International Energy Agency predicts India’s fossil fuel demand will more than double in the next 25 years
Optimism, however essential for human progress, can be very dangerous if misapplied or allowed to run to excess. There can be few better examples of this than the new review of India’s energy future published last week by the International Energy Agency. As you would expect, the paper is fascinating in its detailed description of India’s energy economy. But the forecasts are seriously over optimistic. They gloss over the challenges that even a radical modernising government in Delhi is not managing to overcome and they ignore the very real risks of a much less happy outcome.
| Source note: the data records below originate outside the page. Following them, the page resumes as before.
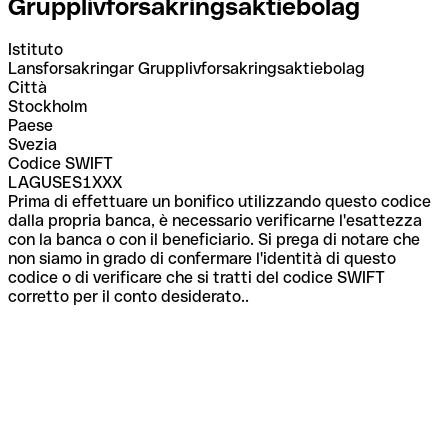
Grupplivforsakringsaktiebolag
Istituto
Lansforsakringar Grupplivforsakringsaktiebolag
Città
Stockholm
Paese
Svezia
Codice SWIFT
LAGUSES1XXX
Prima di effettuare un bonifico utilizzando questo codice
dalla propria banca, è necessario verificarne l'esattezza
con la banca o con il beneficiario. Si prega di notare che
non siamo in grado di confermare l'identità di questo
codice o di verificare che si tratti del codice SWIFT
corretto per il conto desiderato..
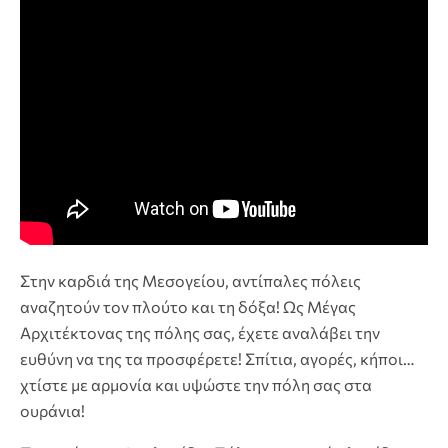
Στην καρδιά της Μεσογείου, αντίπαλες πόλεις
αναζητούν τον πλούτο και τη δόξα! Ως Μέγας
Αρχιτέκτονας της πόλης σας, έχετε αναλάβει την
ευθύνη να της τα προσφέρετε! Σπίτια, αγορές, κήποι…
χτίστε με αρμονία και υψώστε την πόλη σας στα
ουράνια!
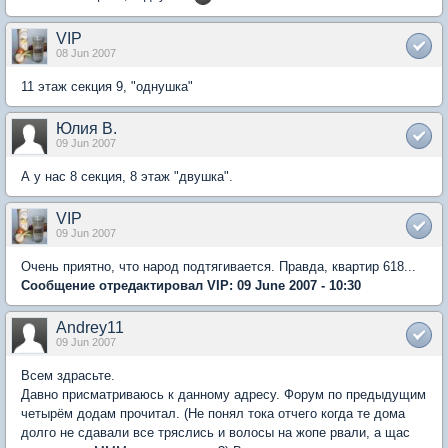
VIP
08 Jun 2007
11 этаж секция 9, "однушка"
Юлия В.
09 Jun 2007
А у нас 8 секция, 8 этаж "двушка".
VIP
09 Jun 2007
Очень приятно, что народ подтягивается. Правда, квартир 618...
Сообщение отредактировал VIP: 09 June 2007 - 10:30
Andrey11
09 Jun 2007
Всем здрасьте.
Давно присматриваюсь к данному адресу. Форум по предыдущим
четырём додам прочитал. (Не понял тока отчего когда те дома
долго не сдавали все тряслись и волосы на жопе рвали, а щас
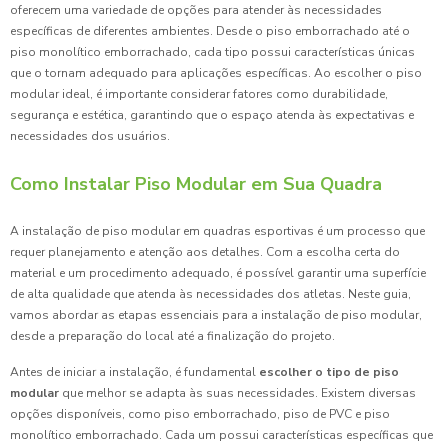
oferecem uma variedade de opções para atender às necessidades
específicas de diferentes ambientes. Desde o piso emborrachado até o
piso monolítico emborrachado, cada tipo possui características únicas
que o tornam adequado para aplicações específicas. Ao escolher o piso
modular ideal, é importante considerar fatores como durabilidade,
segurança e estética, garantindo que o espaço atenda às expectativas e
necessidades dos usuários.
Como Instalar Piso Modular em Sua Quadra
A instalação de piso modular em quadras esportivas é um processo que
requer planejamento e atenção aos detalhes. Com a escolha certa do
material e um procedimento adequado, é possível garantir uma superfície
de alta qualidade que atenda às necessidades dos atletas. Neste guia,
vamos abordar as etapas essenciais para a instalação de piso modular,
desde a preparação do local até a finalização do projeto.
Antes de iniciar a instalação, é fundamental
escolher o tipo de piso
modular
que melhor se adapta às suas necessidades. Existem diversas
opções disponíveis, como piso emborrachado, piso de PVC e piso
monolítico emborrachado. Cada um possui características específicas que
The IEA’s central “new policies” forecast is summed up by the table below (figures show million tonnes of oil equivalent).
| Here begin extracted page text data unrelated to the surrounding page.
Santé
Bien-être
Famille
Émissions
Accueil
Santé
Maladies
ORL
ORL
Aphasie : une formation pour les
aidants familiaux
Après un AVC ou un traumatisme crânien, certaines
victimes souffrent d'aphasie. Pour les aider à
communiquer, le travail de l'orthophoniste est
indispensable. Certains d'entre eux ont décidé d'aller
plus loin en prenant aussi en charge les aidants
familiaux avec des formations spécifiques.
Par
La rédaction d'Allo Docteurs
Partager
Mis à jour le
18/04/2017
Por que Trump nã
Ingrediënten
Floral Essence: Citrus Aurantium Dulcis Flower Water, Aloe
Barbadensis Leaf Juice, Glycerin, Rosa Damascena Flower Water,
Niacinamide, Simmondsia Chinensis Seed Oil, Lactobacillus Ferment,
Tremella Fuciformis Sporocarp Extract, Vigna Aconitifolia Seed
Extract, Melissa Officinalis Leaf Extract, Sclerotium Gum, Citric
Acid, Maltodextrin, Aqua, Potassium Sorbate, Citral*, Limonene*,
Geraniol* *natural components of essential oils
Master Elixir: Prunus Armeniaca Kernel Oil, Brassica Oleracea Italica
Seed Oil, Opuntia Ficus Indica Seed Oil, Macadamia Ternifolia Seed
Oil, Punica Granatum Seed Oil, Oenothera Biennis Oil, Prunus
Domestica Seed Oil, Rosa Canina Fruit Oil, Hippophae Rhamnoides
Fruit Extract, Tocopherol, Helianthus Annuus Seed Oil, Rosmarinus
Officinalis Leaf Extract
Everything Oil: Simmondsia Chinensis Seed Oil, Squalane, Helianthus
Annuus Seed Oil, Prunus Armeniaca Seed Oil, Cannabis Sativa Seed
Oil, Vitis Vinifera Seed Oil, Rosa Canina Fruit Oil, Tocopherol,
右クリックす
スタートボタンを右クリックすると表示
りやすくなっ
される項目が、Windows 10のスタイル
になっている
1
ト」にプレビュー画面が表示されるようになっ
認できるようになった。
Total energy demand is set to more than double by 2040, with oil use rising by 6m barrels a day; 260m new passenger vehicles will travel on India’s roads. Over the period around 530m people will gain access to electricity for the first time through new grid connections or off-grid supplies. The proportion without access will decline from 20 per cent to 8 per cent in 2030 and to zero by 2040. Renewable power generation — excluding hydro — will grow 12-fold to 720 terawatt hours. All this will be achieved by virtue of $2.8tn worth of investment — that is $110bn a year, 75 per cent of which will go to the power sector for the construction of new plant and transmission lines. There will be a five-fold increase in gross domestic product — at an average rate of 6.5 per cent a year — and by around 2030 India will overtake China as the most populous country in the world, with some 1.5bn citizens.
Of all these numbers I am afraid I only believe the last one.